In this year, two settlements were founded that would later become important U.S. cities. The year also saw the death of Blackbeard, a notorious pirate who had terrorized ships off the Atlantic Coast and the Caribbean.

In the early 1700s, England, France, and Spain competed for control of North American. England’s colonies grew up along the Atlantic, while France claimed Canada and a vast central area called Louisisana. The Mississippi River provided access to the territory. So the French leader Jean Baptiste Le Moyne, Sieur de Bienville, founded a settlement at the mouth of the river in 1718. He named it La Nouvelle Orleans (New Orleans), after the Duke of Orleans, a French nobleman.

Farther west, in today’s Texas, Spain also founded a settlement, San Antonio. One of its first buildings was the Mission of San Antonio de Valero, later known as the Alamo.

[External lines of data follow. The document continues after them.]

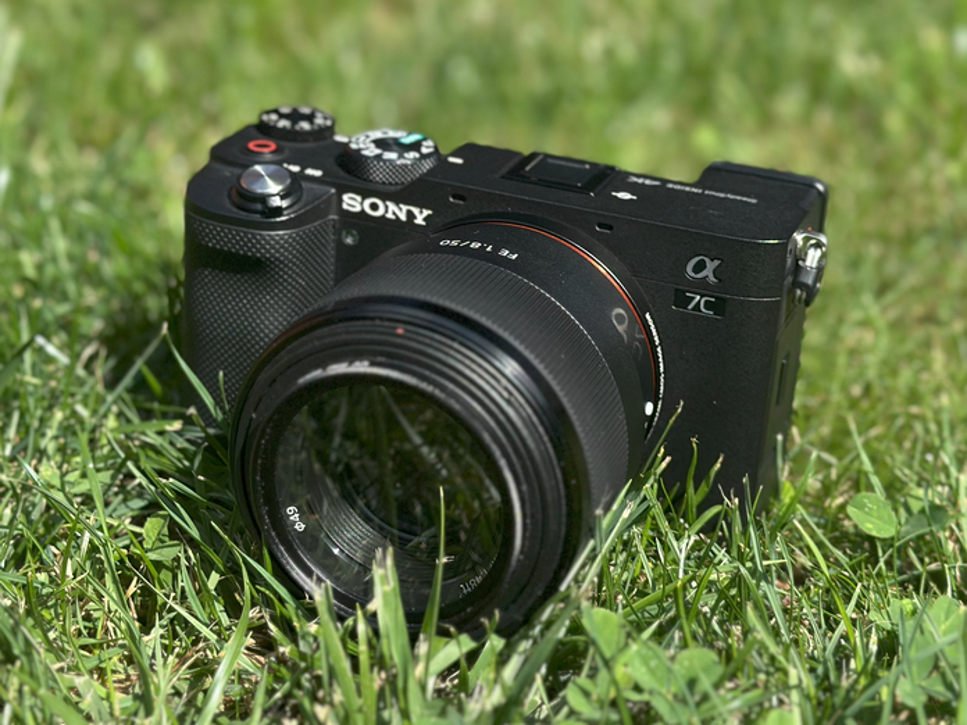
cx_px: 484
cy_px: 362
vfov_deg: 30.3
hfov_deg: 39.7
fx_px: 1341
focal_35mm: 48
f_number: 1.78
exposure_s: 1/3731
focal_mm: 6.86
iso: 100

In November, 1718, the pirate Blackbeard—an Englishman named Edward Teach—was cornered by two British ships near Ocracoke Island off North Carolina. Blackbeard wore his long, black beard in braids. To look fierce in battle, he stuck lighted matches on his hat, so that his face appeared to be ringed by fire. He was killed in a furious battle, and his head was displayed on a ship’s mast as a warning to other pirates.